Exercise instructions
(a) In the smartwatch review, write out the passage from "Initially I found" up to and including "serves the name.".
(b) Answer these questions using the smartwatch review:
(i) On the HTC, which notification did the writer switch off?
(ii) Does dismissing a notification on the smartwatch also dismiss it on the phone?
(iii) By default, which device handles both the mic and the speaker when a call is answered?

Source passage
= = =

Initially I found there were quite a lot of notifications that pop-up telling you what your phone is doing. This gets quite annoying pretty quickly. I don’t care that my phone is optimising it’s battery use – it just needs to get on and do it. The notifications area in the Fundo phone app allows you to switch off / hide the ones that aren’t relevant to you. On my HTC this mean’t switching off the one for “System UI”.

Dismissing a notification on the Smartwatch does not dismiss it on the phone so it’s a bit of a one way experience. Could be better.

Receiving Calls

When you receive an incoming call you can answer either using the watch face or the phone. You can see the number calling and if memory serves the name.

The default seems to be to route both mic and speaker through the watch rather than the phone regardless of which device you tap to answer. I would have thought that tapping the watch would use that device, whilst tapping the phone would use that device. You can use the phone to reroute the call to its own mic or speaker during the call though, easily enough. Sound quality of the watch speaker is good enough and according to people on the other end, sound quality from the watch mic is also fine.

= = =

Dataset extract
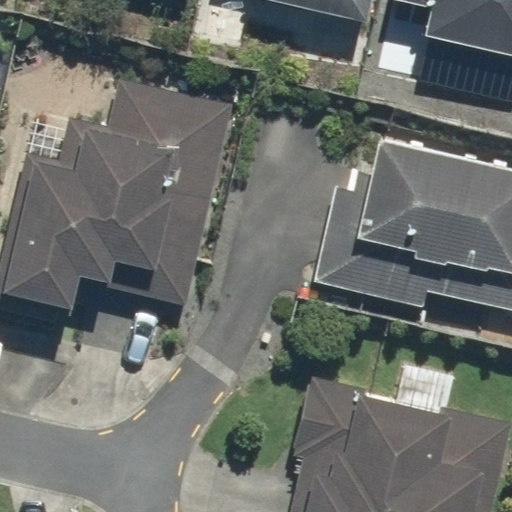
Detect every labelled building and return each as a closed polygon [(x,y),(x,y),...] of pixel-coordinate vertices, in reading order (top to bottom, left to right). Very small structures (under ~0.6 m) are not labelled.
[(312,0),(370,13),(372,0),(312,0)] [(511,0),(432,0),(427,26),(511,44),(511,0)] [(189,304),(232,96),(123,73),(113,121),(71,112),(63,153),(28,146),(0,279),(0,287),(76,304),(81,282),(189,304)] [(511,156),(383,127),(373,167),(361,164),(356,187),(337,183),(315,276),(424,302),(428,285),(511,304),(511,156)] [(489,511),(511,419),(511,413),(315,367),(296,450),(306,452),(291,511),(489,511)]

= = =

Expected results
(a)
Initially I found there were quite a lot of notifications that pop-up telling you what your phone is doing. This gets quite annoying pretty quickly. I don’t care that my phone is optimising it’s battery use – it just needs to get on and do it. The notifications area in the Fundo phone app allows you to switch off / hide the ones that aren’t relevant to you. On my HTC this mean’t switching off the one for “System UI”.

Dismissing a notification on the Smartwatch does not dismiss it on the phone so it’s a bit of a one way experience. Could be better.

Receiving Calls

When you receive an incoming call you can answer either using the watch face or the phone. You can see the number calling and if memory serves the name.

(b)
(i) The writer switched off the notification for "System UI."
(ii) No, it stays on the phone.
(iii) The watch handles both by default, whichever device is tapped to answer.